Work to be completed: In the listing below, how many lines carry the word "Nabavka"? Reply with only the number.

Provided material:
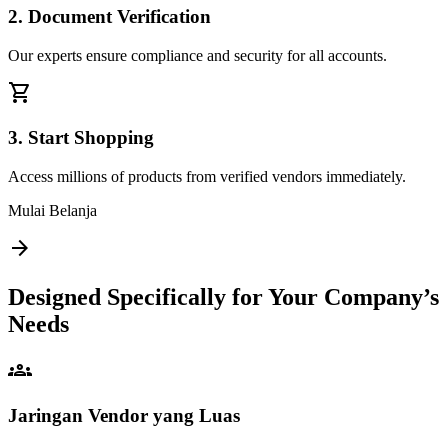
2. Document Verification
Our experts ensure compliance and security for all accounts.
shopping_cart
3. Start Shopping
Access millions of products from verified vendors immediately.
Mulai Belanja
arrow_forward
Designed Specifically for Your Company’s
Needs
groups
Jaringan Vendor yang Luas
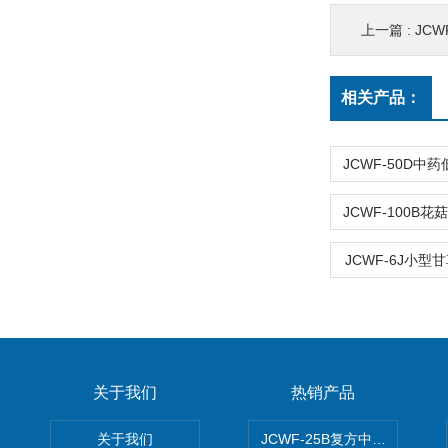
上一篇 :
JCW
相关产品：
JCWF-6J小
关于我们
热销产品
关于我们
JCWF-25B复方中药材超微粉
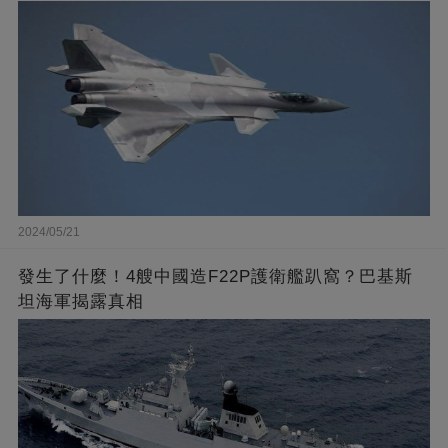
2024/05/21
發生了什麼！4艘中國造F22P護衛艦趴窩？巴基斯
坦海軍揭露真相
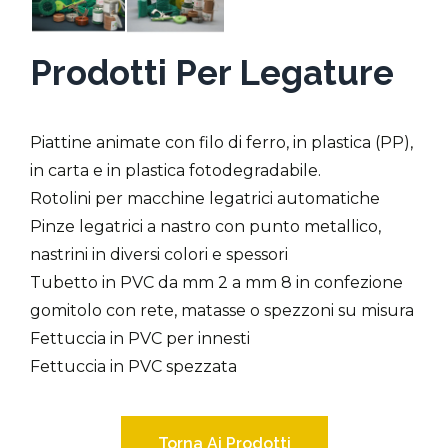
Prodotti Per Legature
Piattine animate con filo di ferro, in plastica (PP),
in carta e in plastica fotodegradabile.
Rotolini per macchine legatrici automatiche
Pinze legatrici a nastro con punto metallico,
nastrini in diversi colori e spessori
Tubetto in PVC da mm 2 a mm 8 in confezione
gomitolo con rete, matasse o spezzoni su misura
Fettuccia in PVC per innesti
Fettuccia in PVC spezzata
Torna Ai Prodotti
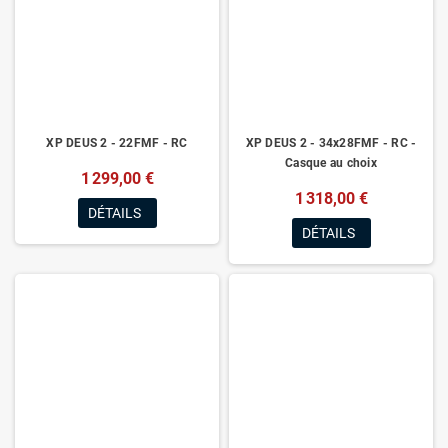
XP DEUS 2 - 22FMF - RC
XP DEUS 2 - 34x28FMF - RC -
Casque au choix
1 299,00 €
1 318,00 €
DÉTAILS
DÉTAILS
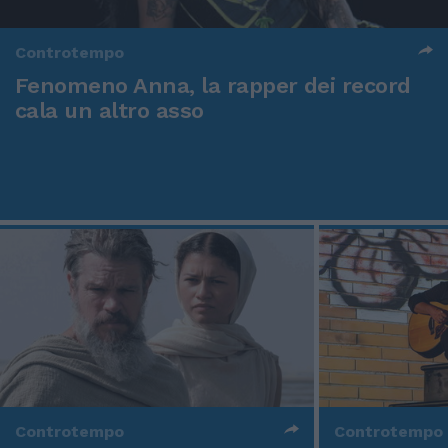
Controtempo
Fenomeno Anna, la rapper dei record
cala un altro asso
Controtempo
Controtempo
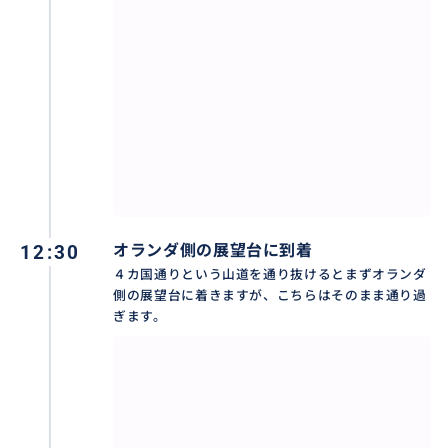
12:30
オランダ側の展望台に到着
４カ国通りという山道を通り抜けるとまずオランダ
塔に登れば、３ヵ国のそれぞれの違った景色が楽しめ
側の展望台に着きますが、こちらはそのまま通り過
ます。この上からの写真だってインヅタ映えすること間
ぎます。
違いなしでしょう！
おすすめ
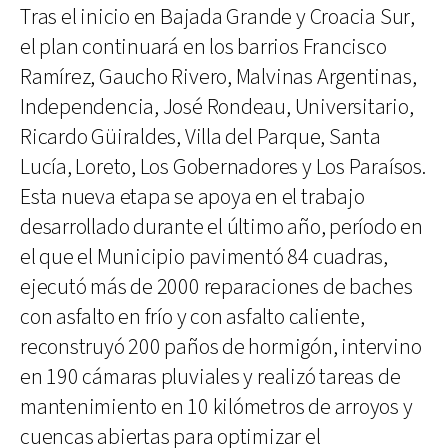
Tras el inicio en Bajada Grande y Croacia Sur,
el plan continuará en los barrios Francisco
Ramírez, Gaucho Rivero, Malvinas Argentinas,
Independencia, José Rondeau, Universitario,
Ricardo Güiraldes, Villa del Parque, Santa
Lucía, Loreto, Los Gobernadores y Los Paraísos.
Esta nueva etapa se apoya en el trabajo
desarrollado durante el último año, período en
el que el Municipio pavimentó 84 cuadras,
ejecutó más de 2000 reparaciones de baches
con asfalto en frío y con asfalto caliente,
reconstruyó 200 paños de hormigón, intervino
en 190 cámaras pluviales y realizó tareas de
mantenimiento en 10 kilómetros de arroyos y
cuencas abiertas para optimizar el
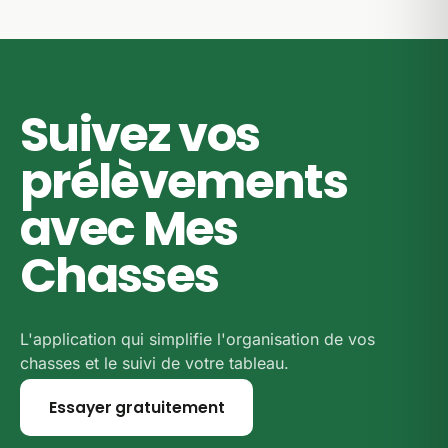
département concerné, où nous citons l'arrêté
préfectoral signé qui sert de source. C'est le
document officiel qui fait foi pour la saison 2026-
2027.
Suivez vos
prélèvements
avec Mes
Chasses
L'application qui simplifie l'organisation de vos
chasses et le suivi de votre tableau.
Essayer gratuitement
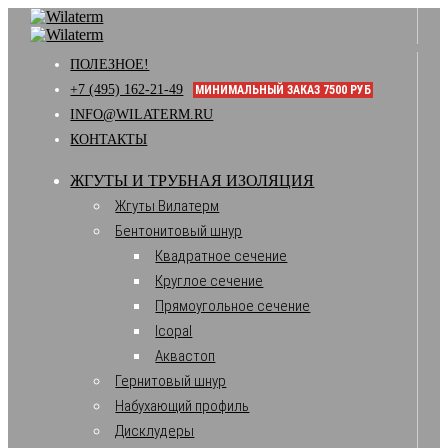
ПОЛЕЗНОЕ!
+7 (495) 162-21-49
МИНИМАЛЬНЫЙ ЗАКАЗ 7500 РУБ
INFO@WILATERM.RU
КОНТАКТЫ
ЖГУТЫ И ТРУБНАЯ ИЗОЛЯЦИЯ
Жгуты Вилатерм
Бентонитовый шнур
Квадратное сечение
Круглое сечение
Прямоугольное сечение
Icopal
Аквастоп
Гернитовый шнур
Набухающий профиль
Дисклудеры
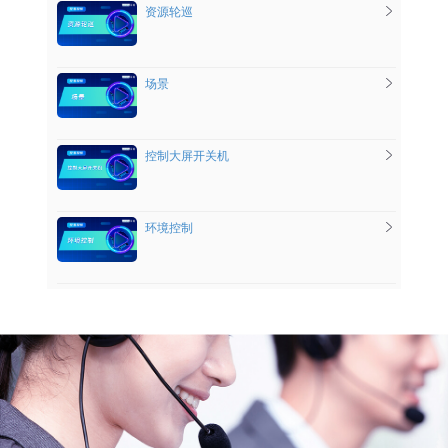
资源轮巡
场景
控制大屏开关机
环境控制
* * *
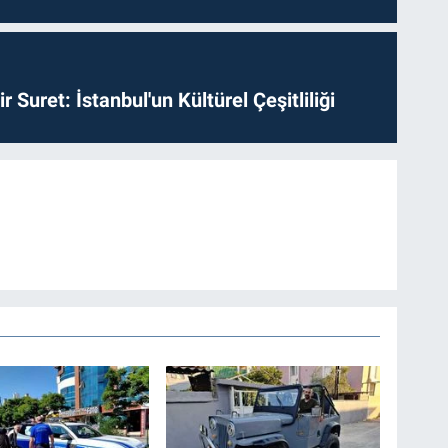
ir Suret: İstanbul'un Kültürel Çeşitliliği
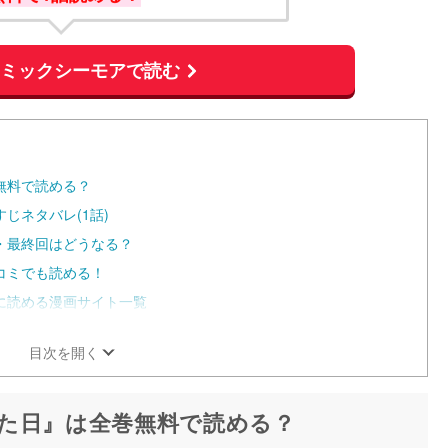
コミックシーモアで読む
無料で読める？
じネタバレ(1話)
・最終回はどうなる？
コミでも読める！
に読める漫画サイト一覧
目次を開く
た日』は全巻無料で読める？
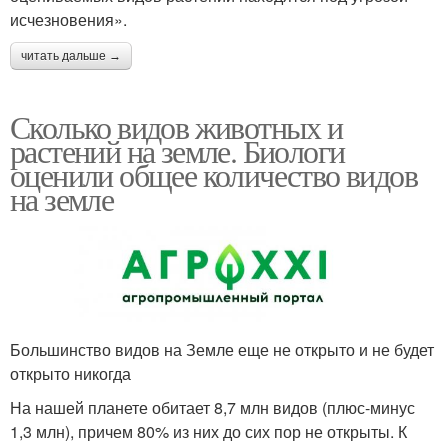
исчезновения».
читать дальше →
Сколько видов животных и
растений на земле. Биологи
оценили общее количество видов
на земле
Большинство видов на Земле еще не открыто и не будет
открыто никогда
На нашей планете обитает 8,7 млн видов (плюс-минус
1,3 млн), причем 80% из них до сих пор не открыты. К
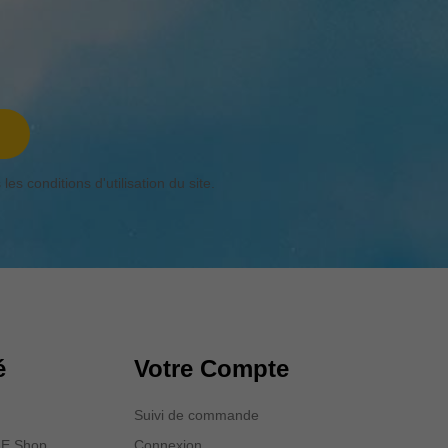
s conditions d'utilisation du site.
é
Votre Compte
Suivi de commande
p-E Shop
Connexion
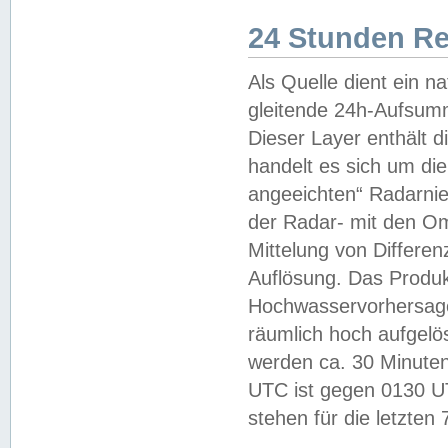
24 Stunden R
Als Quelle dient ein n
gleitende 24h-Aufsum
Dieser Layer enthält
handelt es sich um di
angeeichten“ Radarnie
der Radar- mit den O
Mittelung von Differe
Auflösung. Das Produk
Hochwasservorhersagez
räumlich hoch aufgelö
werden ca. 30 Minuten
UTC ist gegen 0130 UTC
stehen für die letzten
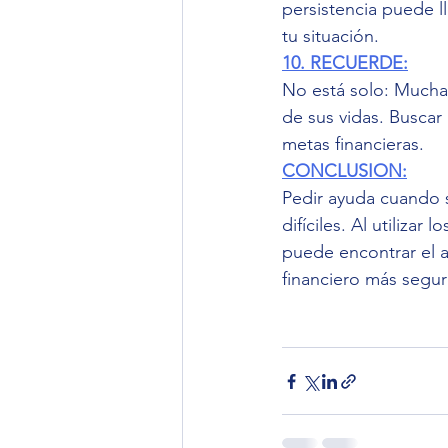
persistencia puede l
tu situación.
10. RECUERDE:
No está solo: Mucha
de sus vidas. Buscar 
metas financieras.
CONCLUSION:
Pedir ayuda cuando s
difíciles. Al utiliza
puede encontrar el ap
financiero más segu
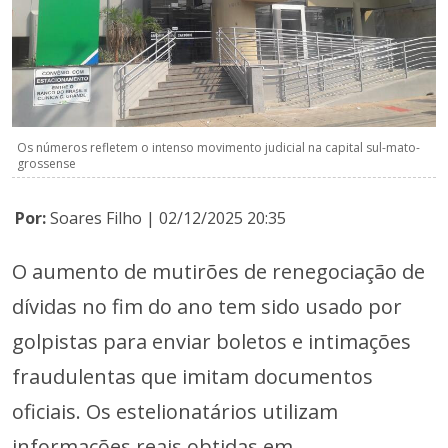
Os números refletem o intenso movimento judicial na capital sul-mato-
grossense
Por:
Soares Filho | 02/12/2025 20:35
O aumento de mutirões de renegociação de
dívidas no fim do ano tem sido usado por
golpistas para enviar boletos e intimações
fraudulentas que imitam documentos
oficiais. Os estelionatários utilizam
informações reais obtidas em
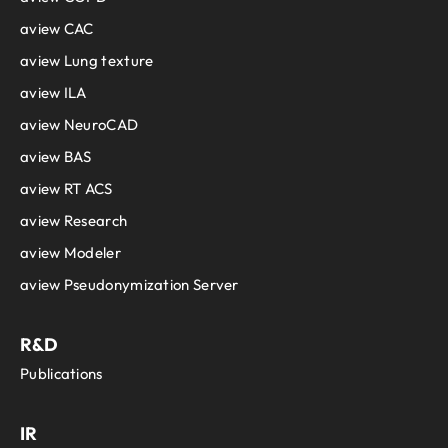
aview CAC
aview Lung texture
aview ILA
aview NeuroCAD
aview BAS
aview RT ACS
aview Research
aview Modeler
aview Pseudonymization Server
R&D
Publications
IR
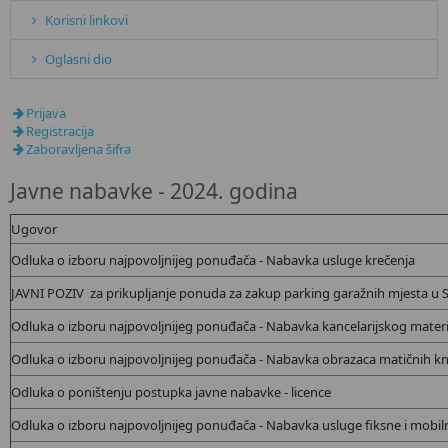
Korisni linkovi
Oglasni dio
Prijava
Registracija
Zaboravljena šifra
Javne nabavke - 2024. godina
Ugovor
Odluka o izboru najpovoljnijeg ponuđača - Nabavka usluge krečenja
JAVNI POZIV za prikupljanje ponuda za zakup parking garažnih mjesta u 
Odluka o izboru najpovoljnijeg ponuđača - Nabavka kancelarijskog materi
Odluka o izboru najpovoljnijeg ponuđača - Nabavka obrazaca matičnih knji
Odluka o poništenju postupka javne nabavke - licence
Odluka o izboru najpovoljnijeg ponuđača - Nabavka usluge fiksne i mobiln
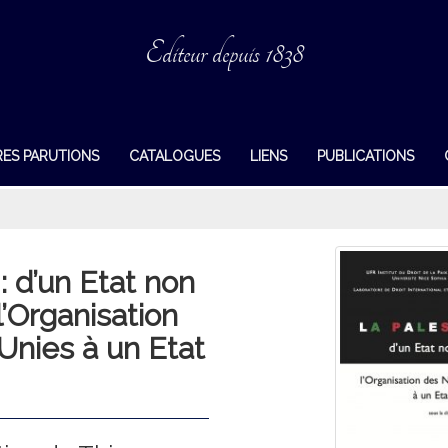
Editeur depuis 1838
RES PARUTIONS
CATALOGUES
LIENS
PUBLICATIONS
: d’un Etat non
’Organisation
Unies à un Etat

Output: 4